Stated exercise — Please copy every line of text in the entries below word for word, leaving out the pictures.

Data provided —
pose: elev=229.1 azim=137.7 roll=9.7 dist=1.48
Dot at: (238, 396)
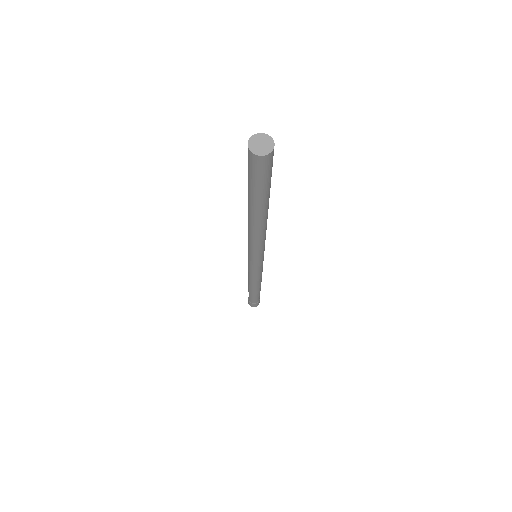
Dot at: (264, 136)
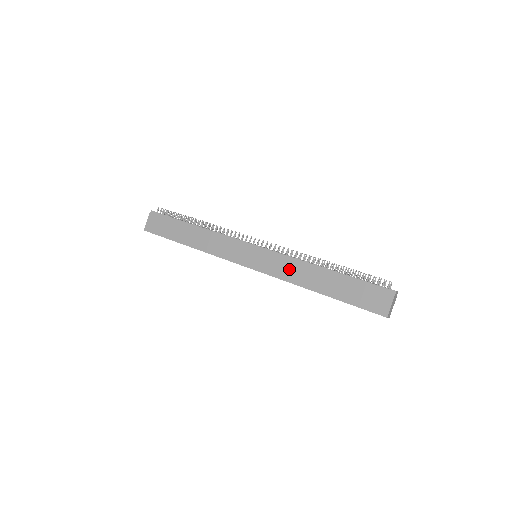
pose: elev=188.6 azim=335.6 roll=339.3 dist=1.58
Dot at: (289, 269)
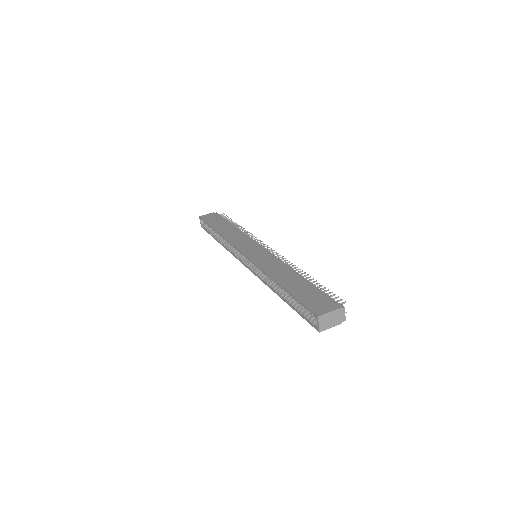
Dot at: (272, 264)
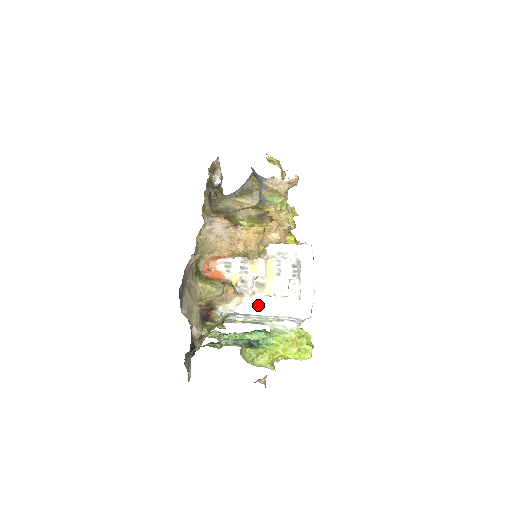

Task response —
pose: elev=229.1 azim=137.7 roll=9.7 dist=1.48
Dot at: (238, 396)
Dot at: (264, 136)
pose: elev=188.6 azim=335.6 roll=339.3 dist=1.58
Dot at: (289, 269)
Dot at: (272, 264)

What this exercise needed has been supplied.